… Kemudian Nabi SAW menceritakan tentang seorang laki-laki yang telah lama berjalan karena jauhnya jarak yang ditempuhnya. Sehingga rambutnya kusut, masai dan berdebu. Orang itu mengangkat tangannya ke langit seraya berdoa: “Wahai Tuhanku, wahai Tuhanku.” Padahal, makanannya dari barang yang haram, minumannya dari yang haram, pakaiannya dari yang haram dan diberi makan dengan makanan yang haram, maka bagaimanakah Allah akan memperkenankan do’anya?” [HR Muslim no 1015]
Beberapa waktu lalu, saya berinteraksi dengan salah seorang teman baik.

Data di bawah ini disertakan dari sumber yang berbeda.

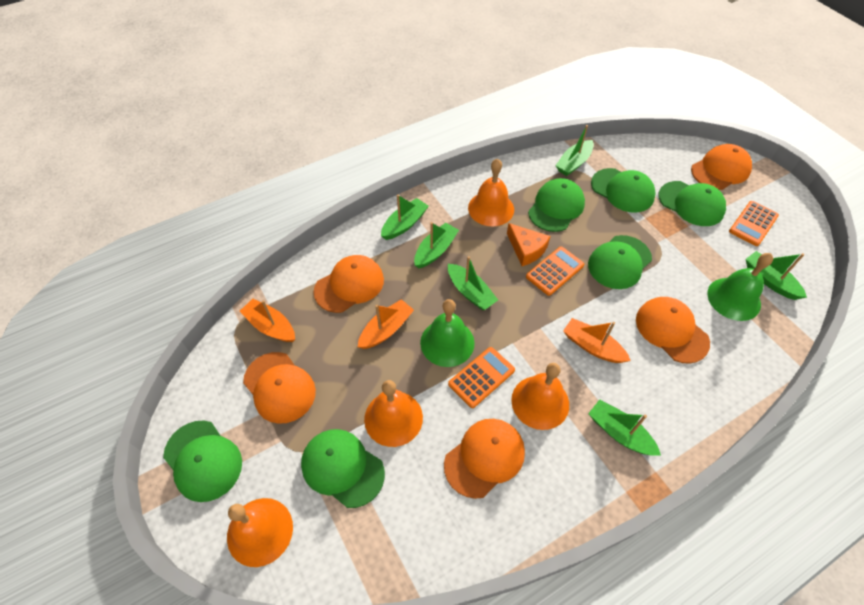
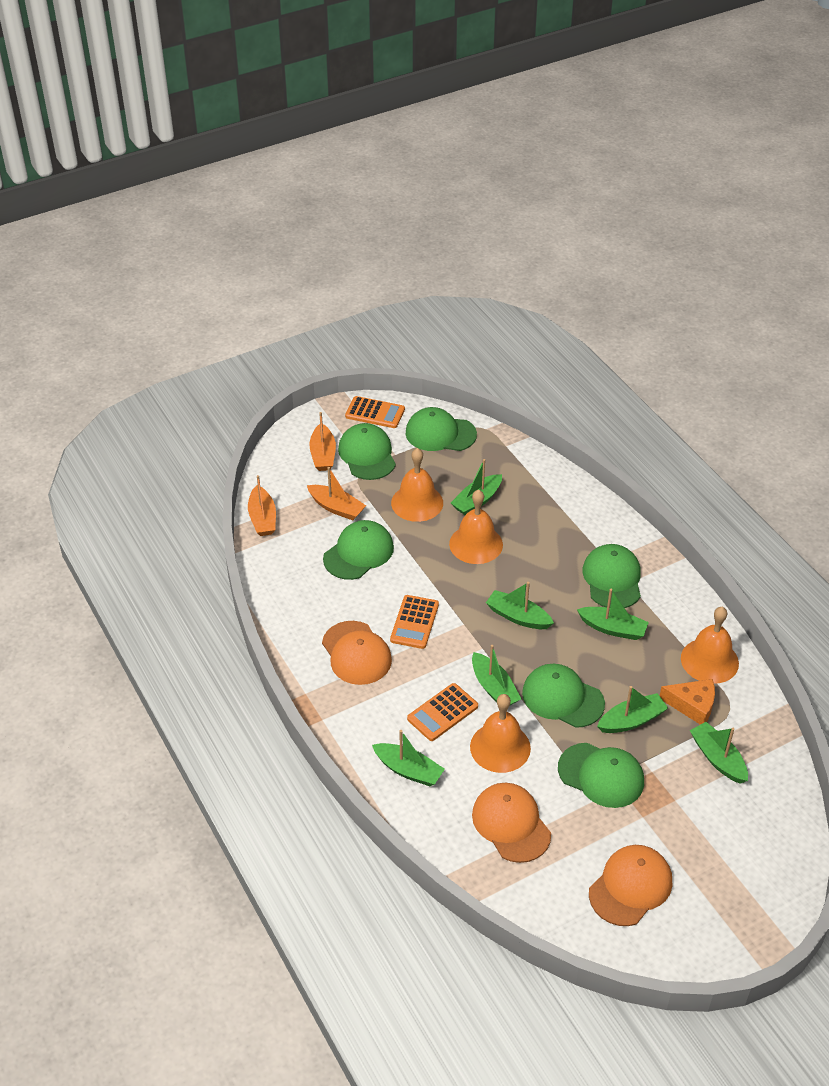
green bell: 2 -> 0
green boat: 6 -> 7
orange cap: 5 -> 3

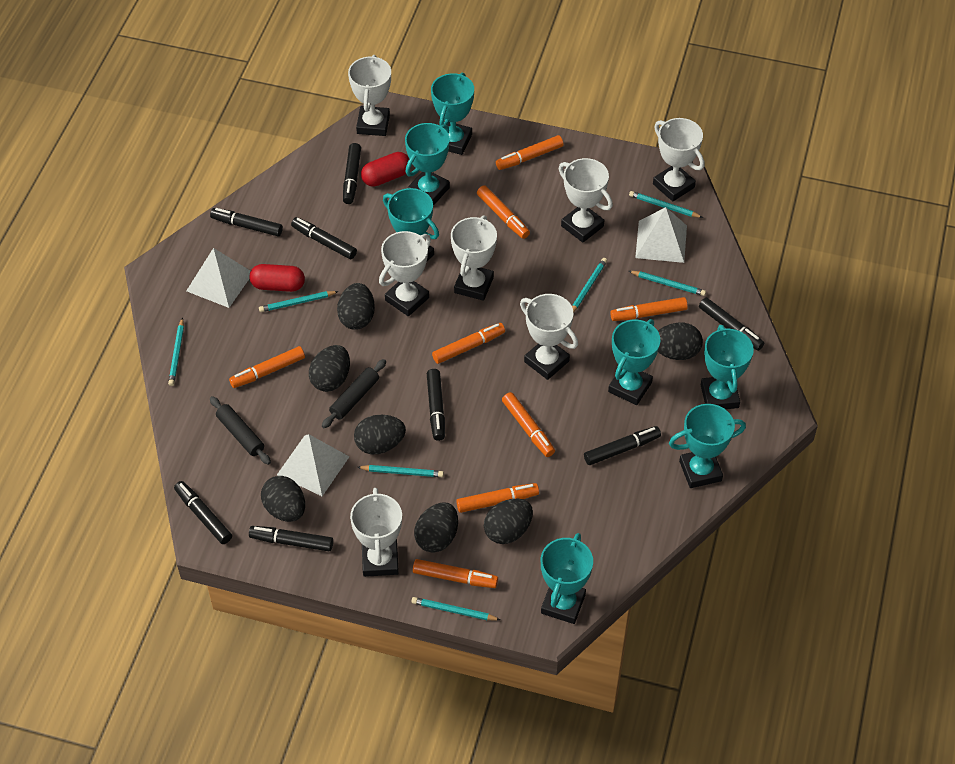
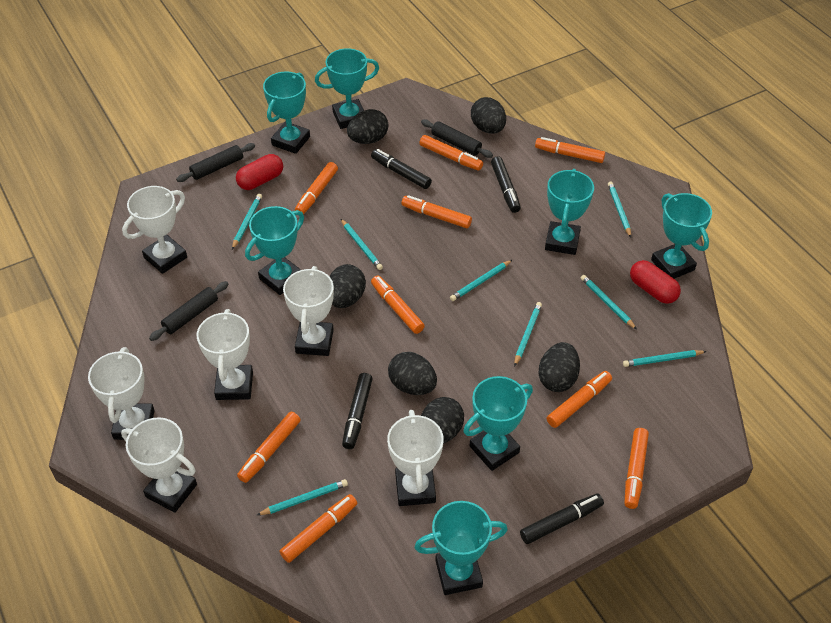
black egg: 7 -> 6
black marker: 8 -> 4
black rolling pin: 2 -> 3
orange marker: 8 -> 9
turquoise pencil: 7 -> 8
white pyramid: 3 -> 0
white trophy: 7 -> 6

Beliau bekerja sebagai pegawai negara di salah satu instansi. Beliau berkeluh kesah tentang begitu mengerikannya godaan korupsi dalam pekerjaannya. Yang dikhawatirkannya adalah begitu abainya orang-orang dengan perilaku korupsi yang kecil-kecil. Seseorang memang tak otonom terhadap sistem yang korup. tetapi dia merdeka atas dirinya. Sistem boleh korup, tapi ketika dia mendapat bagian, dia punya pilihan atasnya: menerima atau menolaknya.
Bahkan beliau sampai pada suatu keyakinan bahwa tidak ada profesi yang bersih. Oknum akademisi ikut melacurkan dirinya dengan rente agar mereka diberi proyek oleh pemerintah, melakukan penelitian asal-asalan, dan semua senang-senang saja. Juga oknum pedagang toko yang mau berkongkalikong dengan menyediakan nota kosong saat jual beli.
Paparan beliau ini menyentak saya, mengingatkan kembali bahwa saya harus mengetahui dengan pasti kualitas harta yang diperoleh, dimiliki, dan dikeluarkan. Apalagi sekarang saya sudah menanggung istri dan anak. Apa yang saya berikan kepada mereka, akan menjadi darah dan daging. Dan saya punya kewajiban untuk menjaga keluarga saya dari harta yang syubhat, apalagi yang jelas-jelas haram.
Saya dan teman-teman mengelola bersama Kaos Galgil di Tegal. Sebagai pengelola keuangan, saya mengingat betul pesan Umar bin Khattab ra ketika menjadi khalifah, saat beliau mengusir para pedagang yang tidak mengerti halal-haram dalam jual beli di pasar Madinah. Di bisnis di mana kami punya kuasa penuh di dalamnya, kami menguatkan diri supaya dijalankan sesuai syariat Islam, meskipun bisnis kami tidak ada label syariahnya. Kami mencatat semua pemasukan dan pengeluaran, kemudian membagi hasil usaha sesuai dengan persentase untung atau ruginya pada bulan berjalan. Kami menjaga diri dari riba, sehingga tidak meminjam di lembaga keuangan. Juga tidak membagi hasil dengan memberikan jaminan sekian persen dari modal, karena itu juga termasuk riba.
Rasulullah melaknat pemakan riba, orang yang menyerahkan riba, pencatat riba dan dua orang saksinya. Beliau mengatakan, “Mereka semua itu sama” [HR. Muslim no 1598]
Pada hal-hal yang saya masih kesulitan atau tidak mungkin untuk menolak sesuatu yang saya ketahui kesyubhatan atau pasti keharamannya, maka yang saya lakukan adalah segera “membuangnya”. Dibuangnya untuk fasilitas sosial dan tidak saya klaim bahwa itu adalah infaq, shodaqoh atau zakat dari saya. Itulah yang saya pahami dari ilmu fiqih para ulama. Pun dalam hutang piutang, saya sangat berhati-hati. Saya khawatir, ketika saya mati, masih ada hutang. Karena itu, saya termasuk yang rewel dalam hal ini. Kalau saya punya piutang ke teman, saya rajin menagih. Kalau saya kepepet dan terpaksa berhutang, saya akan minta untuk selalu diingatkan dan berusahaa segera melunasinya.
Mari kita sama-sama meningkatkan ilmu dan pemahaman supaya tahu kualitas harta kita. Bukan banyak dan sedikitnya harta yang jadi ukuran kemuliaan kita di hadapan Allah, tapi kehalalan atas apa yang kita peroleh, miliki, dan keluarkan. Inilah yang membuat Allah memberkahi hidup kita.